* _Исходный текст_:
Английский суд, не имевший для осуждения Оскара Уайльда достаточное количество улик, вынес другое решение и предоставил озверевшей толпе газетчиков шанс вдоволь поглумиться над художником. «Транслируя» на страницы романа громкий европейский процесс, Сологуб сформулировал свое отношение к жестокому и бесчеловечному решению обвинителей и тем самым продемонстрировал солидарность с Уайльдом во взглядах на природу искусства, неподсудность и неприкосновенность личности художника, творящего своей жизнью новый и лучший мир.

С «подсказки» Пушкина

Тьмы низких истин мне дороже
Нас возвышающий обман…

А. С. Пушкин. «Герой»

Многоцветная ложь бытия,
Я отравлен дыханьем твоим.

Ф. Сологуб

Название и основной смысл романа «Мелкий бес» чаще всего связывают со строками незавершенной поэмы М. Ю. Лермонтова «Сказка для детей» (1839–1840):


То был ли сам великий Сатана,
Иль мелкий бес из самых нечиновных.

Поводом для установления данной коннотации, по-видимому, послужило эссе Сологуба «Демоны поэтов», первая часть которого — «1. Круг первый» — была напечатана в майской книжке журнала «Перевал» за 1907 год; в эссе писатель процитировал строки из «Сказки для детей» Лермонтова.

* _Условия задания_: Воспроизведите исходный текст целиком, не изменяя в нем ни слова. Пользуйтесь только исходным текстом.

* _Выдержки из записей_:
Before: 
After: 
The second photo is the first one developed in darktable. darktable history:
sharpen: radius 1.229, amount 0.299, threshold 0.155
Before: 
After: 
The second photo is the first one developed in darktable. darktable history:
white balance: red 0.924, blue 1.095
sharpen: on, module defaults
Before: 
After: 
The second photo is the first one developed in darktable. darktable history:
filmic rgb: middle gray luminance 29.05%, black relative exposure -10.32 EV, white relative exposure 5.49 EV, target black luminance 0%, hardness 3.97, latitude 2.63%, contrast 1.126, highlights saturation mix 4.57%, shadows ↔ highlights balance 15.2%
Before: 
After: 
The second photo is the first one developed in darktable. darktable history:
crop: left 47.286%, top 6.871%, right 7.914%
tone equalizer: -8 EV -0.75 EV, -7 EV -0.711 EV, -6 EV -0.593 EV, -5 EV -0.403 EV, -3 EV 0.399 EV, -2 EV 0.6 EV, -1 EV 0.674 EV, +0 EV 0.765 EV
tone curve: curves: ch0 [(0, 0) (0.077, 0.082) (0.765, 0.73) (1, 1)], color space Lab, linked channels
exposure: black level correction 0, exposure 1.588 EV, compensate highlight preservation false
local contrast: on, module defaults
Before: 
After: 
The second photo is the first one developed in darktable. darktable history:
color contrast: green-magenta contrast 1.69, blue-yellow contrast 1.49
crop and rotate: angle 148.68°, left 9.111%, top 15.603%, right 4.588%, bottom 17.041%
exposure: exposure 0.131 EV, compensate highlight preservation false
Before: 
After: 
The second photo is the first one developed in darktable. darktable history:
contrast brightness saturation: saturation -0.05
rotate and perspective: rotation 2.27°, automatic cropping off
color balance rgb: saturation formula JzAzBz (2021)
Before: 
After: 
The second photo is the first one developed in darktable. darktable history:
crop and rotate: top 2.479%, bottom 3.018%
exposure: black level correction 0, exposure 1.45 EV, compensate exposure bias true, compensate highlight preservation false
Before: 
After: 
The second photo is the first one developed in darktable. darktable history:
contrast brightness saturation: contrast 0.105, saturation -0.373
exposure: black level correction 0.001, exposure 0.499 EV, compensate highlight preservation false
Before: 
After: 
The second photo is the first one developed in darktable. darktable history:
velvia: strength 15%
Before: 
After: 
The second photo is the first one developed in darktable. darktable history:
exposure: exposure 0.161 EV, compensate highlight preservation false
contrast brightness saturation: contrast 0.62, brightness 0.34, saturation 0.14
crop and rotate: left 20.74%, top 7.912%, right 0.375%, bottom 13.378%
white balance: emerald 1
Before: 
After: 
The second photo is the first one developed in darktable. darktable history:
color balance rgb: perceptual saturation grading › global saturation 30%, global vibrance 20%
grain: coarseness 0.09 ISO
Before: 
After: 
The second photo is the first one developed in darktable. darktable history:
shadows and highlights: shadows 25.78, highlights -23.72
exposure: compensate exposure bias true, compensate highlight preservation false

* _Ответ ниже_:
Английский суд, не имевший для осуждения Оскара Уайльда достаточное количество улик, вынес другое решение и предоставил озверевшей толпе газетчиков шанс вдоволь поглумиться над художником. «Транслируя» на страницы романа громкий европейский процесс, Сологуб сформулировал свое отношение к жестокому и бесчеловечному решению обвинителей и тем самым продемонстрировал солидарность с Уайльдом во взглядах на природу искусства, неподсудность и неприкосновенность личности художника, творящего своей жизнью новый и лучший мир.

С «подсказки» Пушкина

Тьмы низких истин мне дороже
Нас возвышающий обман…

А. С. Пушкин. «Герой»

Многоцветная ложь бытия,
Я отравлен дыханьем твоим.

Ф. Сологуб

Название и основной смысл романа «Мелкий бес» чаще всего связывают со строками незавершенной поэмы М. Ю. Лермонтова «Сказка для детей» (1839–1840):


То был ли сам великий Сатана,
Иль мелкий бес из самых нечиновных.

Поводом для установления данной коннотации, по-видимому, послужило эссе Сологуба «Демоны поэтов», первая часть которого — «1. Круг первый» — была напечатана в майской книжке журнала «Перевал» за 1907 год; в эссе писатель процитировал строки из «Сказки для детей» Лермонтова.